Moms who care for my other children well into the night while I rush to the hospital with my broken-armed son.

Moms who drop Gatorade and chicken soup on my front porch when a stomach bug hits all five of my children at once.

Moms who run through my door within minutes when I message that there is an emergency and I need help.

Moms who host birthday parties for my son when I am in the hospital with my premature baby, making sure to live stream singing “Happy Birthday” so the baby and I can both “be there.”

Moms who respond to my clogged-pipe-under-the-kitchen-sink drama by showing up with a laundry basket and ordering me to fill ‘er up with dirty dishes so they can run them through their own dishwashers for me.

Moms who don’t think twice when I ask to use them as an emergency contact (and then dutifully show up to pick up my sick kid when the school nurse calls).

Moms who are willing to cut holes in their T-shirts and hide baby bottles underneath in an attempt to feed my breastfed-only baby while I had surgery.

Moms who will respond to my overwhelmed, “I’m at the end of my rope with these kids today” texts by showing up with homemade apple dip and wine.
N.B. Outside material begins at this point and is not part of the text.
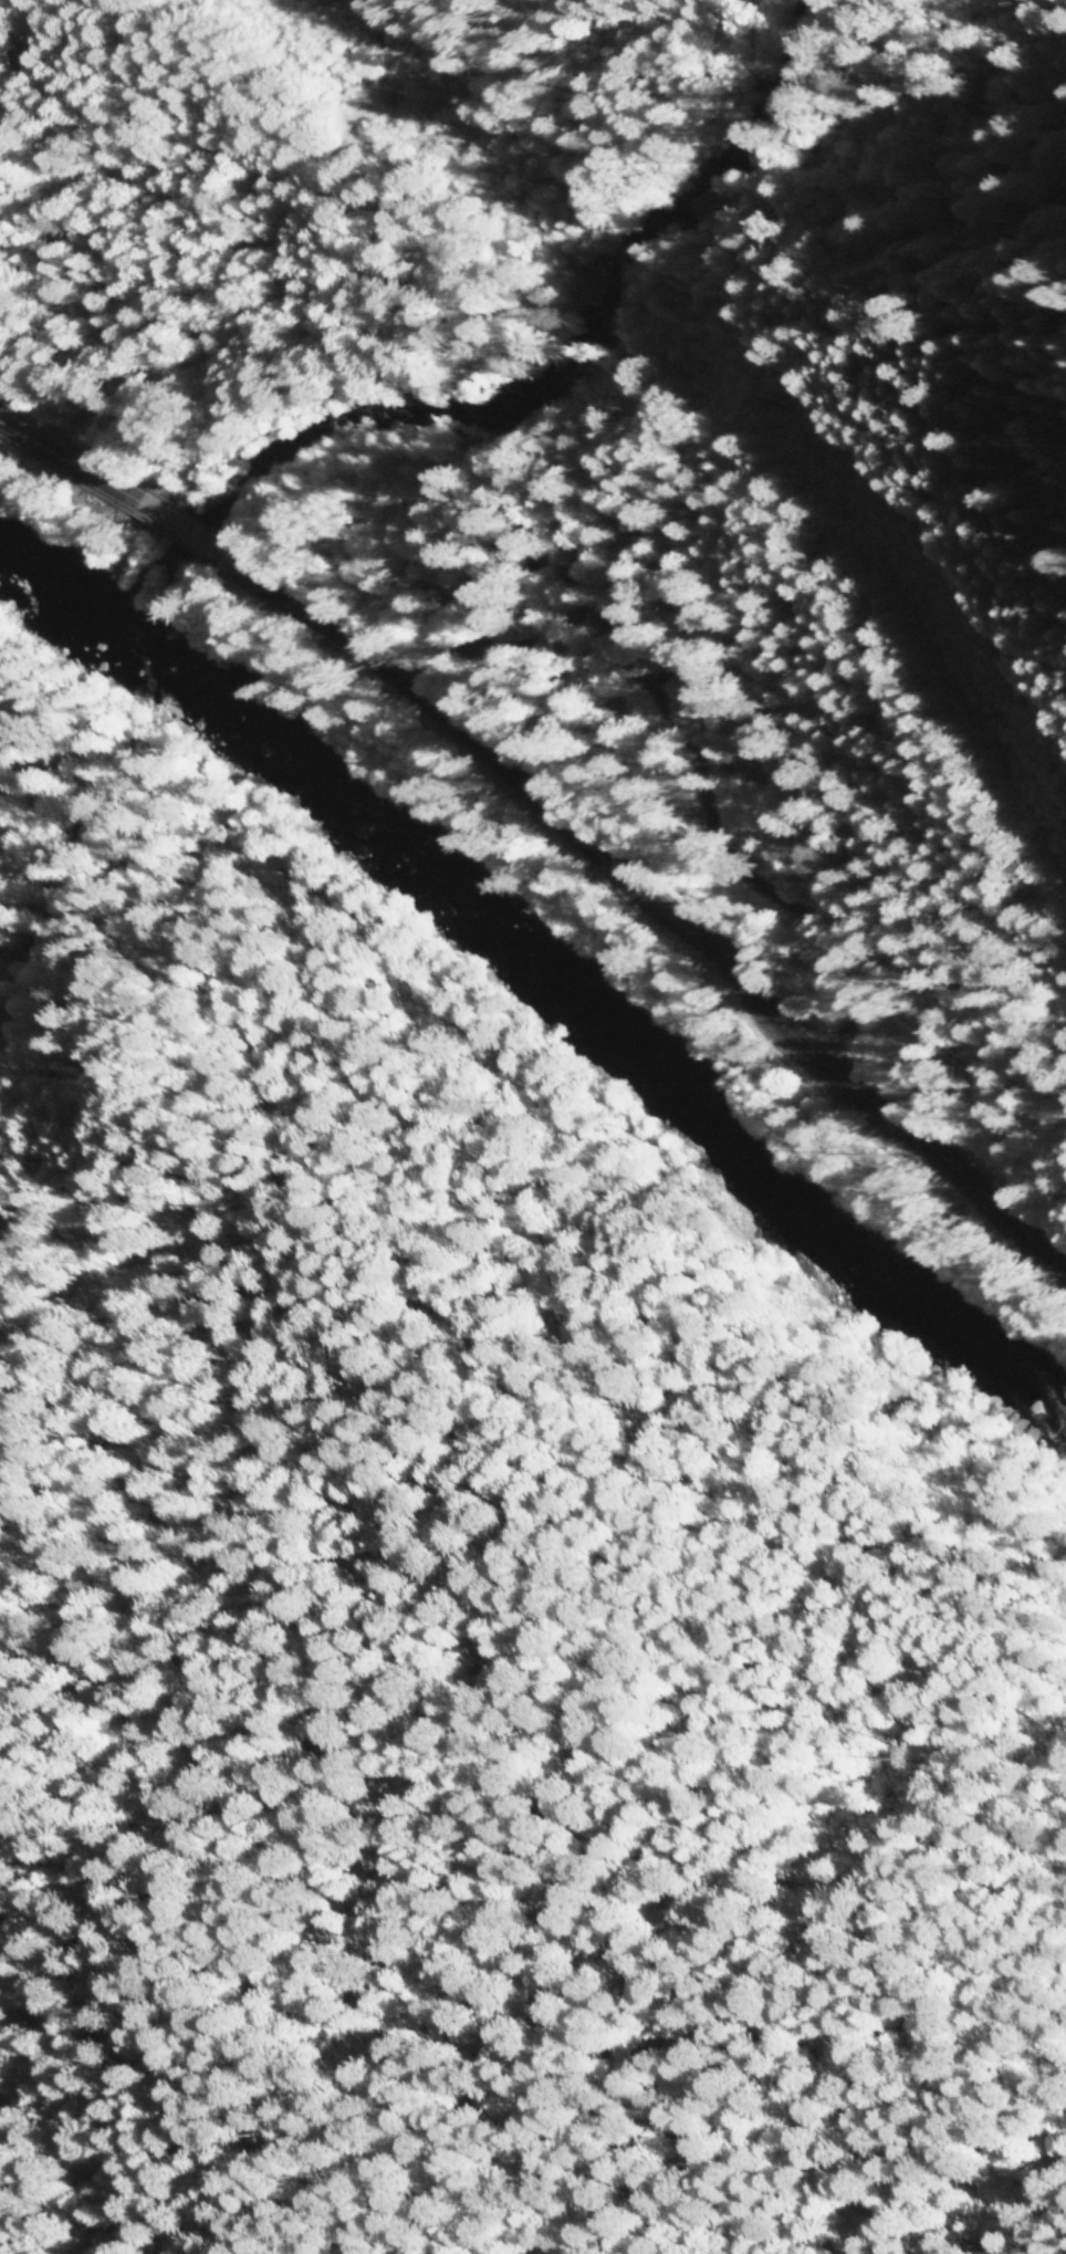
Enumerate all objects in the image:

Moms who know my coffee order and do drive-by coffee dropoffs.

Moms who I, without question, would do any of these things for in return.

Moms who started off as just faces in a school parking lot, and without my realizing it, became my beloved village. Sisters who love my children as their own, just as I do theirs.

The village that I, as a naïve new mom, didn’t realize I needed.

The village I am so very, very thankful to have found.

To my mom village — thank you. I couldn’t do this “raising kids thing” without you. And I am so very glad I don’t have to.